Un long silence se répandit sur la table.

— Qu’est-ce qu’il va se passer maintenant ? demanda-t-elle dans l’expectative d’une réponse qui ne venait pas.

— Judy, dit Valéria, j’aurais voulu être ta mère. Et peut-être que je pourrais l’être. Je t’ai confié à Hélène. Je lui ai dit de trouver Gaspard – parce que Gaspard…

— Je suis un ancien soldat de la garde verte. Je connaissais les rouages.

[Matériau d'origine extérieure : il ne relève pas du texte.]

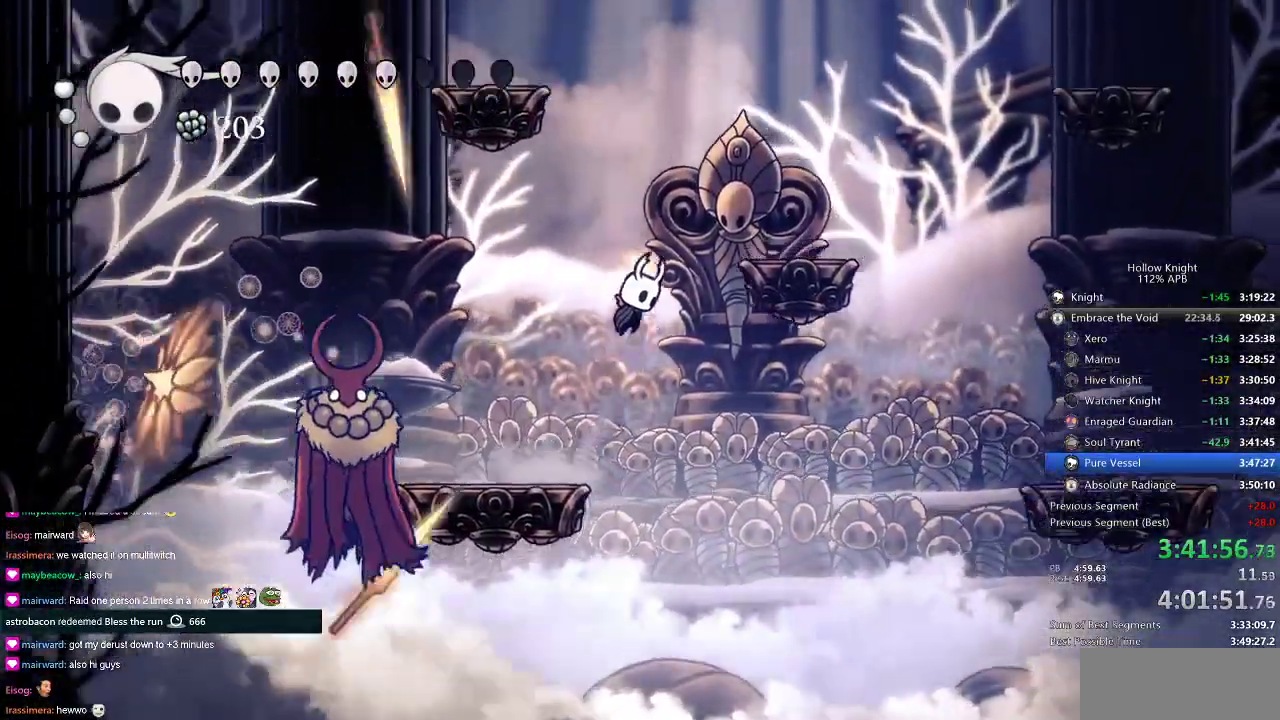
{"keys": ["down", "jump", "left"], "events": [[50, "right", "up"], [184, "left", "up"], [250, "left", "down"], [317, "jump", "up"], [317, "left", "up"], [384, "down", "down"], [384, "jump", "down"], [417, "left", "down"]]}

Dans tous les sens du terme.

— Pour que…, reprit Valeria.

Les mots lui manquaient, ça la rendait insupportable à regarder. Car tout était simple, tout était clair, à mourir.

— Pour qu’Armand ne te trouve pas. Jamais. Mais les Esprits savent que personne n’est invincible.

— Je sais ça aussi. J’ai lu l’avion en papier. D’ailleurs, je l’ai froissé et jeté. Je m’en fiche bien de vos raisons, vous m’avez abandonnée. Vous m’avez menti. Ça, c’est…

Encore, le son se brisa dans sa gorge, comme un verre rempli d’eau sur le sol.

— C’est ça l’abandon.

Elle recula sa chaise sur le plancher. La pression dans sa poitrine augmentait. Elle aurait voulu rester de tout son être et pourtant tout son être n’aspirait qu’à sortir de cette bicoque.